» **Data for this task**
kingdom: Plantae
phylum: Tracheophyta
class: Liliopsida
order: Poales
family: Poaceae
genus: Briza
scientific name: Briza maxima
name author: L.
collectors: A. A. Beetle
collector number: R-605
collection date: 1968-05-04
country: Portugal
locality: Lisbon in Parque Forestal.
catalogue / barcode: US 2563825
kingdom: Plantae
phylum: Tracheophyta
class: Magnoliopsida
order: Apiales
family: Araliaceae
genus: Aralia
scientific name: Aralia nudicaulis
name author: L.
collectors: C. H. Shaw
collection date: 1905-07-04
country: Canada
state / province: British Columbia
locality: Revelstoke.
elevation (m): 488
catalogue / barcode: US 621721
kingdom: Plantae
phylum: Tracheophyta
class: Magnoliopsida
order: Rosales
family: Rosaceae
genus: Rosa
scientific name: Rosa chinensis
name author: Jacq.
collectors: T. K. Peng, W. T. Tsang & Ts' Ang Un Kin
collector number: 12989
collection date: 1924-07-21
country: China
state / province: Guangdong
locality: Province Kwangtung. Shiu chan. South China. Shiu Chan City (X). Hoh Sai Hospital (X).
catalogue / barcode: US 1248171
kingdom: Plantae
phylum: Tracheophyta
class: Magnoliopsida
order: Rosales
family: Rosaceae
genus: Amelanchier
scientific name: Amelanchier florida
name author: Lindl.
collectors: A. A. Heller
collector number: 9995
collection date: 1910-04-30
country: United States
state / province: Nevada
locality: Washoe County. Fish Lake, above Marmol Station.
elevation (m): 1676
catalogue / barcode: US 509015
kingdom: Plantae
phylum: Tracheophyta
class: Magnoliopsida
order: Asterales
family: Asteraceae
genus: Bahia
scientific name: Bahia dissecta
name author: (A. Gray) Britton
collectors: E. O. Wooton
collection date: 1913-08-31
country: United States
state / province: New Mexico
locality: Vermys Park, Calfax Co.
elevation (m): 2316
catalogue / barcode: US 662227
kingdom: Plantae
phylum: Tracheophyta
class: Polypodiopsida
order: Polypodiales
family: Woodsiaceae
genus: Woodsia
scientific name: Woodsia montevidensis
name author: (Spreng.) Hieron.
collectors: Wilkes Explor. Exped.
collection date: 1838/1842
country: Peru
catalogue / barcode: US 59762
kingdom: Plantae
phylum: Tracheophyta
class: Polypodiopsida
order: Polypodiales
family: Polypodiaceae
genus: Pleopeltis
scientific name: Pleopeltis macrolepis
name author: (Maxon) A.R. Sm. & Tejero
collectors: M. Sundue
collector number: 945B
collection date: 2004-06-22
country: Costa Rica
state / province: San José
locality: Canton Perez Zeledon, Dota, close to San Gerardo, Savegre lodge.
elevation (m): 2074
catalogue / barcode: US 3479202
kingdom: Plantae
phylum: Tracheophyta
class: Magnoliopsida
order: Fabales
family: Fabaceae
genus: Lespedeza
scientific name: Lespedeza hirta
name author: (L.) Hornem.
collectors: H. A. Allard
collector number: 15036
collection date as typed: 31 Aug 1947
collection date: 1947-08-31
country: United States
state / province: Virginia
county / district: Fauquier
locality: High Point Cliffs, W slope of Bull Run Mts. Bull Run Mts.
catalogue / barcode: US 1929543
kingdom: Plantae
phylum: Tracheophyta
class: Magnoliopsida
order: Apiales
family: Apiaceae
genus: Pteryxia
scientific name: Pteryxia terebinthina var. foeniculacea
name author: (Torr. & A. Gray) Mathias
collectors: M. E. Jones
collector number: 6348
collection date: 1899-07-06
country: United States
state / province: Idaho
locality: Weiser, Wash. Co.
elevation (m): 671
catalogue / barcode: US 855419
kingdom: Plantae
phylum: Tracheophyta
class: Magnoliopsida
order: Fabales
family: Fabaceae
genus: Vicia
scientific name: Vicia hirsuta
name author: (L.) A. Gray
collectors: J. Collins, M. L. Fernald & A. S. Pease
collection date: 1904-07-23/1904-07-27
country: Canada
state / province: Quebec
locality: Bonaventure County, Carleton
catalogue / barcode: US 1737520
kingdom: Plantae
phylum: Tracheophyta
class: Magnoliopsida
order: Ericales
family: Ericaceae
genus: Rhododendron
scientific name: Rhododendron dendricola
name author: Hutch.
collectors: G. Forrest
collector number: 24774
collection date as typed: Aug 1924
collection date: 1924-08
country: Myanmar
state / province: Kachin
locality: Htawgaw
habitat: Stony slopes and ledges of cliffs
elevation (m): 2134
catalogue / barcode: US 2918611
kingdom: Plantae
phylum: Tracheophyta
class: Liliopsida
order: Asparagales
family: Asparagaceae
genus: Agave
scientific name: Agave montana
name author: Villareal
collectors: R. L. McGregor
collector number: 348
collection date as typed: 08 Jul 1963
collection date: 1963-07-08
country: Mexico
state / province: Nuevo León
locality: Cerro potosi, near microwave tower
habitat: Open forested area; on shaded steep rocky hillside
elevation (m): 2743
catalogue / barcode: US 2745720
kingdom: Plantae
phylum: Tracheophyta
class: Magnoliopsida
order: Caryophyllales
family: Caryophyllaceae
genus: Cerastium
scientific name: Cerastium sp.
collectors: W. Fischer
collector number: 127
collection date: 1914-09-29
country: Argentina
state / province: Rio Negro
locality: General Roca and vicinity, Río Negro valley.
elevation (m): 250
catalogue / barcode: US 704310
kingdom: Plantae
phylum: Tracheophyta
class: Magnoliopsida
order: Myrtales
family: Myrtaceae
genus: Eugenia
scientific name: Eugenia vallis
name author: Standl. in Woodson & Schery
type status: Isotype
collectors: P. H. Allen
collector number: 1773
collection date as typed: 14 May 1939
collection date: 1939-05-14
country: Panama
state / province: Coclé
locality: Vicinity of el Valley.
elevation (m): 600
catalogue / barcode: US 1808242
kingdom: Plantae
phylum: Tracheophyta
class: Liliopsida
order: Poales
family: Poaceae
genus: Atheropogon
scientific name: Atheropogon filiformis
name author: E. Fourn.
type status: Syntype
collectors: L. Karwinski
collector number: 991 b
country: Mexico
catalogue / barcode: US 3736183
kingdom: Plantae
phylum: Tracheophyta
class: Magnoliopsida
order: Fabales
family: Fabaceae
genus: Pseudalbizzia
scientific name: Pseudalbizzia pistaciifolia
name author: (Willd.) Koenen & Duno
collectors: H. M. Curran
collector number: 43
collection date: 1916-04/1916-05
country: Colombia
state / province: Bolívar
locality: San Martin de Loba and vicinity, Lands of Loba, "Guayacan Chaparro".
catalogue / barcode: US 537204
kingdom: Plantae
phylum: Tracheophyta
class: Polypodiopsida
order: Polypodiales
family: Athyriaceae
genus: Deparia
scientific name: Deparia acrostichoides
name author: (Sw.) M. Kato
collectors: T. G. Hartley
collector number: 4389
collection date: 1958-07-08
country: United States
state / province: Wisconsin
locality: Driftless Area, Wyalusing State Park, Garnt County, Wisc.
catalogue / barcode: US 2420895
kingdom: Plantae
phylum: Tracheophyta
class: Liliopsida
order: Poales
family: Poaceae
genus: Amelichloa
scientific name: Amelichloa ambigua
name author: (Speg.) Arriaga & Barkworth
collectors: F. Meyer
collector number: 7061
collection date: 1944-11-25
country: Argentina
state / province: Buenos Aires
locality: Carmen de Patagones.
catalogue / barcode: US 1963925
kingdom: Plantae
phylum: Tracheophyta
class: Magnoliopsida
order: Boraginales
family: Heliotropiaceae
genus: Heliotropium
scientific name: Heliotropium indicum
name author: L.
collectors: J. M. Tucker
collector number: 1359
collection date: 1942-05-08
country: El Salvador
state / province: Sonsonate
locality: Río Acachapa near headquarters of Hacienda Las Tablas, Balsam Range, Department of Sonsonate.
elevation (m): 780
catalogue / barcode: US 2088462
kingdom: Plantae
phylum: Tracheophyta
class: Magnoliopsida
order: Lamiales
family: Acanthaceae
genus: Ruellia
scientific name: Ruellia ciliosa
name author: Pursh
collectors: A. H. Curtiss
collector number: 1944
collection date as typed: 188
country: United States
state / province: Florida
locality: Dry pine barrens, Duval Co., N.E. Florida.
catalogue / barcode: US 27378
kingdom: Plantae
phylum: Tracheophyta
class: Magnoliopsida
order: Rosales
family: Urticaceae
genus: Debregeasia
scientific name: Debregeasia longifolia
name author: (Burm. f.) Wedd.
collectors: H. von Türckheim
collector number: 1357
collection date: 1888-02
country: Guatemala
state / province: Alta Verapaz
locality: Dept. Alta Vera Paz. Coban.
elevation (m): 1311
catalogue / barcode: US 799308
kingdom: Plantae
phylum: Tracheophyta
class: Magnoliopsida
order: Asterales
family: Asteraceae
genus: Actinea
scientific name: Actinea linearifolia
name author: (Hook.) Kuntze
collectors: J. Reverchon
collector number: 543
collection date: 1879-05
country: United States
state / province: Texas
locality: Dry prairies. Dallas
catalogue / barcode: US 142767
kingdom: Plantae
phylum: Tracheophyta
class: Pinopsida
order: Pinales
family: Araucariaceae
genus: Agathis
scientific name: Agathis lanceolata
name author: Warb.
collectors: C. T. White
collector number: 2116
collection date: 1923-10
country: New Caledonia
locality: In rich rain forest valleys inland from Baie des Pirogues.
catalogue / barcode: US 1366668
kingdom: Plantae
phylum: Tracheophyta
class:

» **Problem requirements**
Reproduce the data verbatim, beginning with the first line and continuing through the line containing "name author: Jacq.".

» **Task result**
kingdom: Plantae
phylum: Tracheophyta
class: Liliopsida
order: Poales
family: Poaceae
genus: Briza
scientific name: Briza maxima
name author: L.
collectors: A. A. Beetle
collector number: R-605
collection date: 1968-05-04
country: Portugal
locality: Lisbon in Parque Forestal.
catalogue / barcode: US 2563825
kingdom: Plantae
phylum: Tracheophyta
class: Magnoliopsida
order: Apiales
family: Araliaceae
genus: Aralia
scientific name: Aralia nudicaulis
name author: L.
collectors: C. H. Shaw
collection date: 1905-07-04
country: Canada
state / province: British Columbia
locality: Revelstoke.
elevation (m): 488
catalogue / barcode: US 621721
kingdom: Plantae
phylum: Tracheophyta
class: Magnoliopsida
order: Rosales
family: Rosaceae
genus: Rosa
scientific name: Rosa chinensis
name author: Jacq.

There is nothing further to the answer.